Solving "A Little Problem" with a^n+b^n=c^n

[tyutyu fait le train]

Here is the question: "could you fine n>2 (n natural number) so that: a^n+ b^n=c^n with a, b and c real numbers".

I have got an idea but I am not sure if it works.

Thank you very much

tyu

 

[Muzza]

Sure, no problem. Take n = 3 and a = 1, b = 2 and c = 3^(2/3)...

 

[whozum]

http://en.wikipedia.org/wiki/Fermat's_last_theorem

There are none for integers a,b, and c.

 

[tyutyu fait le train]

yep it is fermat's theorem...ok thank you!

 

[Curious3141]

But what you posted isn't Fermat's Last Theorem. For real a,b and c, there are an infinite number of solutions for every natural number value of n.

 

[whozum]

He just neglected to mention the integer requirement, which I amended.

 

[uart]

He just neglected to mention the integer requirement, which I amended.
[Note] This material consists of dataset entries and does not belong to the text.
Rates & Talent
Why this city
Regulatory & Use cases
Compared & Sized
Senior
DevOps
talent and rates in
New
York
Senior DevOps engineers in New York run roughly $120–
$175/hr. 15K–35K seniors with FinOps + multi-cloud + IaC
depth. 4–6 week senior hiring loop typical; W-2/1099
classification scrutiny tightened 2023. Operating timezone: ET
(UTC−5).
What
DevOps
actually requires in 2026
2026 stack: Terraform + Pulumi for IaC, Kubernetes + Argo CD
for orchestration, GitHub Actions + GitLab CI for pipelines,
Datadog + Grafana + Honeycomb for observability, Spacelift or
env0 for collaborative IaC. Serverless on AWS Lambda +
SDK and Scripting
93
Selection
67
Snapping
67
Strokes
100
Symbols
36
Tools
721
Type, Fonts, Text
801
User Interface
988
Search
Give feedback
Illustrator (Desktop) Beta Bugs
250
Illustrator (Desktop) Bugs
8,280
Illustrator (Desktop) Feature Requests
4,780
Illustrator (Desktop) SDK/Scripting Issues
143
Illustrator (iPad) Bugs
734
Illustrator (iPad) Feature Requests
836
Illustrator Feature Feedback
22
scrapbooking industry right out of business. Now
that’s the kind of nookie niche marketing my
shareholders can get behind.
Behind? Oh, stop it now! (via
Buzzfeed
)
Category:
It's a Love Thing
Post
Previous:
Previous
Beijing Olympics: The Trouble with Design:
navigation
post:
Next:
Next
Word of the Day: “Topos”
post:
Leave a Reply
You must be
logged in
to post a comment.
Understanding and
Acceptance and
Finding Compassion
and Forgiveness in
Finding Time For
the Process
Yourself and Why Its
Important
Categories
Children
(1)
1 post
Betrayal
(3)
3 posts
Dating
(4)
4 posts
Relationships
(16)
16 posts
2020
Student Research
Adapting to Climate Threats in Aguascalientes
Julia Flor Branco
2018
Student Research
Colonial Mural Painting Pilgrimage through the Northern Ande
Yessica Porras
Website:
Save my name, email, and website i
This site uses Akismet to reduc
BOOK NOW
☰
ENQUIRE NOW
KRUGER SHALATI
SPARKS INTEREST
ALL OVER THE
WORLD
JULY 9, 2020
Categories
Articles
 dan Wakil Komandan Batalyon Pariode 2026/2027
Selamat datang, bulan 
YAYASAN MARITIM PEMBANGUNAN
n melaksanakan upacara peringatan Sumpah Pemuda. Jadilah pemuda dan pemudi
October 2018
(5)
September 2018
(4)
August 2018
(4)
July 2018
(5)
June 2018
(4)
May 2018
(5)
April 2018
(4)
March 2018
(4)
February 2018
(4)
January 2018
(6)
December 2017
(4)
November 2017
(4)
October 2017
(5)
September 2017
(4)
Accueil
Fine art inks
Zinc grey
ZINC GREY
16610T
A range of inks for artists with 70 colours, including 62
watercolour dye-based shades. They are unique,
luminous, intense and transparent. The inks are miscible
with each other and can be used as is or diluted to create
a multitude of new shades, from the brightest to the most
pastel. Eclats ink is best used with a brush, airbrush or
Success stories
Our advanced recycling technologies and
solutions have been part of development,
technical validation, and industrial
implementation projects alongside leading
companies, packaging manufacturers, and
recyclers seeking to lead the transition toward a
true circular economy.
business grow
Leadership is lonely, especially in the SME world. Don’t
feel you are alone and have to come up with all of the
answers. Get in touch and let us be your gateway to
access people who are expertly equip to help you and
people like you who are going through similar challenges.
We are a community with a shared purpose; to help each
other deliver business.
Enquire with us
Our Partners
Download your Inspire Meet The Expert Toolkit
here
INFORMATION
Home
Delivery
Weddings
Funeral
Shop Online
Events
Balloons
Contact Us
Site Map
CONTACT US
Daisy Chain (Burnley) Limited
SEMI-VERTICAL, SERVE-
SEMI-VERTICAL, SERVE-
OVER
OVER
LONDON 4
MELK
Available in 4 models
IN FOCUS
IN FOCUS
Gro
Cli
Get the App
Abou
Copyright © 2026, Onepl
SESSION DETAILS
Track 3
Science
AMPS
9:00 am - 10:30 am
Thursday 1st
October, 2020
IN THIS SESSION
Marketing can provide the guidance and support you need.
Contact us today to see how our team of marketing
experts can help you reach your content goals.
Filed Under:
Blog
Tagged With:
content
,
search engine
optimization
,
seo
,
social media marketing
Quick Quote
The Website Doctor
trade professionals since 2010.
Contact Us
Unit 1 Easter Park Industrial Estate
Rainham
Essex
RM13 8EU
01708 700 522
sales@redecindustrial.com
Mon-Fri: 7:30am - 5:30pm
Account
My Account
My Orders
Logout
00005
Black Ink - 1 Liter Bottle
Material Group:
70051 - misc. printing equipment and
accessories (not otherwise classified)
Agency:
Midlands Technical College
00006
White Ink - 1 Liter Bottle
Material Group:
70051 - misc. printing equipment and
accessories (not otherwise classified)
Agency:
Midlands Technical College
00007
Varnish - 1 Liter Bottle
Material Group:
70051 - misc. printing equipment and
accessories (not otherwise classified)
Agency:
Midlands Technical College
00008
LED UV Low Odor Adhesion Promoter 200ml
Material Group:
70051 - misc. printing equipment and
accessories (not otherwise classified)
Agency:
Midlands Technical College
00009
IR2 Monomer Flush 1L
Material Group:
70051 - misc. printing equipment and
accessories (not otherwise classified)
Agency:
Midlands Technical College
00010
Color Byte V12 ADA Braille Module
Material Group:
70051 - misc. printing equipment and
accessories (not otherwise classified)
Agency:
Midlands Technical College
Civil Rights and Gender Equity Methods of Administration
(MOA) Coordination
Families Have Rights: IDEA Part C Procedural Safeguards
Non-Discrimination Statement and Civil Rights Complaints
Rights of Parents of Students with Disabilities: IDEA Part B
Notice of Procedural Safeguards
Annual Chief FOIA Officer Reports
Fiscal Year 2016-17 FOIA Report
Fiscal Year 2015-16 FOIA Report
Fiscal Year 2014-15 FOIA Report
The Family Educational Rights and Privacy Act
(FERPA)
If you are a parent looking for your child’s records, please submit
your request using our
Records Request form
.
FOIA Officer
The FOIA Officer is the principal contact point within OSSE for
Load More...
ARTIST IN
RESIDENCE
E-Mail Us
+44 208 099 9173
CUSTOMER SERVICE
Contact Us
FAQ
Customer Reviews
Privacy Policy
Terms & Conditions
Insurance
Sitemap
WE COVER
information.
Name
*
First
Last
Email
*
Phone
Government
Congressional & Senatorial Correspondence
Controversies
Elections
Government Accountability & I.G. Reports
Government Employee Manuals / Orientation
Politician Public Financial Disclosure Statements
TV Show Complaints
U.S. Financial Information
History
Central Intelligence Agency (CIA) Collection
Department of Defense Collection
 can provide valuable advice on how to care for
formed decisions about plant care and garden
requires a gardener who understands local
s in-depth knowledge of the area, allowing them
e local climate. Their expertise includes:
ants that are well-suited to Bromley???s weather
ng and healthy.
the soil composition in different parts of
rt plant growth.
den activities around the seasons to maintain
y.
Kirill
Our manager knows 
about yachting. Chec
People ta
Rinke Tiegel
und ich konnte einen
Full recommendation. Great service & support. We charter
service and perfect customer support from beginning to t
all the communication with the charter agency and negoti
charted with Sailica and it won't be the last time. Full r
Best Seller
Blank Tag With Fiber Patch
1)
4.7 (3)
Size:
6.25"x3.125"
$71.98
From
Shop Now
No he didn't neglect anything, he said "with a, b and c real numbers".

 

[whozum]

How is that not neglecting to mention the integer requirement.

 

[Zurtex]

How is that not neglecting to mention the integer requirement.

The Real Number set is an entirely different number set to the Integers. The poster said Real Numbers.

 

[whozum]

The issue here is of word choice. I said "neglecting to mention the integer requirement" is the same as "not mentioning the integer requirement".

He mentioned a problem very similar to FLT in which I referenced him to the correct form. It turns out that is what he is looking for.